## WHAT IS EXPECTED
Edit the entries below so that each "x-axis" becomes "horizontal axis", leaving all other text unchanged.

[Figure understanding tasks]
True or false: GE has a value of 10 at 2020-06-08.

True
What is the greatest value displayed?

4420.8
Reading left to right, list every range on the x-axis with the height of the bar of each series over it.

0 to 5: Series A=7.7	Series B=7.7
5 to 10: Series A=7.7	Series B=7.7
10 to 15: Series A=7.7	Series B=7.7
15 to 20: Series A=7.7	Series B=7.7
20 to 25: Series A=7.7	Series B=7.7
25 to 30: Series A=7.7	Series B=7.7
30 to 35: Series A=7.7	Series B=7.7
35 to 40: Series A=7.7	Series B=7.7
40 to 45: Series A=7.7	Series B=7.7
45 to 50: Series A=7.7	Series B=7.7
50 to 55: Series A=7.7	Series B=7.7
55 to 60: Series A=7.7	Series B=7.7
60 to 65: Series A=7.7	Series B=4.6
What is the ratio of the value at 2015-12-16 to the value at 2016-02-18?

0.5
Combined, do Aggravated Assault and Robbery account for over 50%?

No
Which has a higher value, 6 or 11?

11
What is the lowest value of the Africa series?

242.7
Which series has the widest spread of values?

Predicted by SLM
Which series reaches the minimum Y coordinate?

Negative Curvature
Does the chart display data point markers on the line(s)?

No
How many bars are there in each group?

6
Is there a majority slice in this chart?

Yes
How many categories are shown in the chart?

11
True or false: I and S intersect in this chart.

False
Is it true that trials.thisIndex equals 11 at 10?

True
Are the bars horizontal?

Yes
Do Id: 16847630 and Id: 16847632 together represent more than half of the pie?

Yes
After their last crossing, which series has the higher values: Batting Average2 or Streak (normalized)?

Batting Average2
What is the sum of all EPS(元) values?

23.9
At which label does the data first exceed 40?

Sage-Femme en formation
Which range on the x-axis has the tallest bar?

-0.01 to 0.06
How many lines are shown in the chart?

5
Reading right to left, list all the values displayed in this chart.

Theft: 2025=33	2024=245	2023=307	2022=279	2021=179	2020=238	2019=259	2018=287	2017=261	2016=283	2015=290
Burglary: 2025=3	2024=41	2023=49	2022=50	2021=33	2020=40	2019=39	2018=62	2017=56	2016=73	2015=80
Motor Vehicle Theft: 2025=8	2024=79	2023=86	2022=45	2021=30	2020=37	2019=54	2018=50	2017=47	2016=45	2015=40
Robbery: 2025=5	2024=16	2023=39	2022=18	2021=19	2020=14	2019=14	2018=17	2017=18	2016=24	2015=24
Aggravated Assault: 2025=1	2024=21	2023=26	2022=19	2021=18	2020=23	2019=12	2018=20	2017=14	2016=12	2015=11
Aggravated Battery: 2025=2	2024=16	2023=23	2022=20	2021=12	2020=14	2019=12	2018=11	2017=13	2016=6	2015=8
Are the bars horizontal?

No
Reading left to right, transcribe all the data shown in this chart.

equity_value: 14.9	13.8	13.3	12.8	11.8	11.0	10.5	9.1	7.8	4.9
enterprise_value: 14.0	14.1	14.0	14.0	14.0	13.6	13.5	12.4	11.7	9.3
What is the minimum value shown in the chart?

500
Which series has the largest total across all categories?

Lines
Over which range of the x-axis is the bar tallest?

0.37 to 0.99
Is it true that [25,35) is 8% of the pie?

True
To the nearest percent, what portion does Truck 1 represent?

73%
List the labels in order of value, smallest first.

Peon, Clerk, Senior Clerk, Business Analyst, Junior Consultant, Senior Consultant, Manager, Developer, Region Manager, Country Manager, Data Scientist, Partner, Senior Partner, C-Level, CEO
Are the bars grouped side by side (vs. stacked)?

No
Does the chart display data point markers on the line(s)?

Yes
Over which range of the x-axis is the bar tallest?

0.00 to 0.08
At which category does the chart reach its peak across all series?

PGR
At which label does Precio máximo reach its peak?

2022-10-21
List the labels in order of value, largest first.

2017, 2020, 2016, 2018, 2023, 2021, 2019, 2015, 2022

## RESULT FOR THIS TASK
True or false: GE has a value of 10 at 2020-06-08.

True
What is the greatest value displayed?

4420.8
Reading left to right, list every range on the horizontal axis with the height of the bar of each series over it.

0 to 5: Series A=7.7	Series B=7.7
5 to 10: Series A=7.7	Series B=7.7
10 to 15: Series A=7.7	Series B=7.7
15 to 20: Series A=7.7	Series B=7.7
20 to 25: Series A=7.7	Series B=7.7
25 to 30: Series A=7.7	Series B=7.7
30 to 35: Series A=7.7	Series B=7.7
35 to 40: Series A=7.7	Series B=7.7
40 to 45: Series A=7.7	Series B=7.7
45 to 50: Series A=7.7	Series B=7.7
50 to 55: Series A=7.7	Series B=7.7
55 to 60: Series A=7.7	Series B=7.7
60 to 65: Series A=7.7	Series B=4.6
What is the ratio of the value at 2015-12-16 to the value at 2016-02-18?

0.5
Combined, do Aggravated Assault and Robbery account for over 50%?

No
Which has a higher value, 6 or 11?

11
What is the lowest value of the Africa series?

242.7
Which series has the widest spread of values?

Predicted by SLM
Which series reaches the minimum Y coordinate?

Negative Curvature
Does the chart display data point markers on the line(s)?

No
How many bars are there in each group?

6
Is there a majority slice in this chart?

Yes
How many categories are shown in the chart?

11
True or false: I and S intersect in this chart.

False
Is it true that trials.thisIndex equals 11 at 10?

True
Are the bars horizontal?

Yes
Do Id: 16847630 and Id: 16847632 together represent more than half of the pie?

Yes
After their last crossing, which series has the higher values: Batting Average2 or Streak (normalized)?

Batting Average2
What is the sum of all EPS(元) values?

23.9
At which label does the data first exceed 40?

Sage-Femme en formation
Which range on the horizontal axis has the tallest bar?

-0.01 to 0.06
How many lines are shown in the chart?

5
Reading right to left, list all the values displayed in this chart.

Theft: 2025=33	2024=245	2023=307	2022=279	2021=179	2020=238	2019=259	2018=287	2017=261	2016=283	2015=290
Burglary: 2025=3	2024=41	2023=49	2022=50	2021=33	2020=40	2019=39	2018=62	2017=56	2016=73	2015=80
Motor Vehicle Theft: 2025=8	2024=79	2023=86	2022=45	2021=30	2020=37	2019=54	2018=50	2017=47	2016=45	2015=40
Robbery: 2025=5	2024=16	2023=39	2022=18	2021=19	2020=14	2019=14	2018=17	2017=18	2016=24	2015=24
Aggravated Assault: 2025=1	2024=21	2023=26	2022=19	2021=18	2020=23	2019=12	2018=20	2017=14	2016=12	2015=11
Aggravated Battery: 2025=2	2024=16	2023=23	2022=20	2021=12	2020=14	2019=12	2018=11	2017=13	2016=6	2015=8
Are the bars horizontal?

No
Reading left to right, transcribe all the data shown in this chart.

equity_value: 14.9	13.8	13.3	12.8	11.8	11.0	10.5	9.1	7.8	4.9
enterprise_value: 14.0	14.1	14.0	14.0	14.0	13.6	13.5	12.4	11.7	9.3
What is the minimum value shown in the chart?

500
Which series has the largest total across all categories?

Lines
Over which range of the horizontal axis is the bar tallest?

0.37 to 0.99
Is it true that [25,35) is 8% of the pie?

True
To the nearest percent, what portion does Truck 1 represent?

73%
List the labels in order of value, smallest first.

Peon, Clerk, Senior Clerk, Business Analyst, Junior Consultant, Senior Consultant, Manager, Developer, Region Manager, Country Manager, Data Scientist, Partner, Senior Partner, C-Level, CEO
Are the bars grouped side by side (vs. stacked)?

No
Does the chart display data point markers on the line(s)?

Yes
Over which range of the horizontal axis is the bar tallest?

0.00 to 0.08
At which category does the chart reach its peak across all series?

PGR
At which label does Precio máximo reach its peak?

2022-10-21
List the labels in order of value, largest first.

2017, 2020, 2016, 2018, 2023, 2021, 2019, 2015, 2022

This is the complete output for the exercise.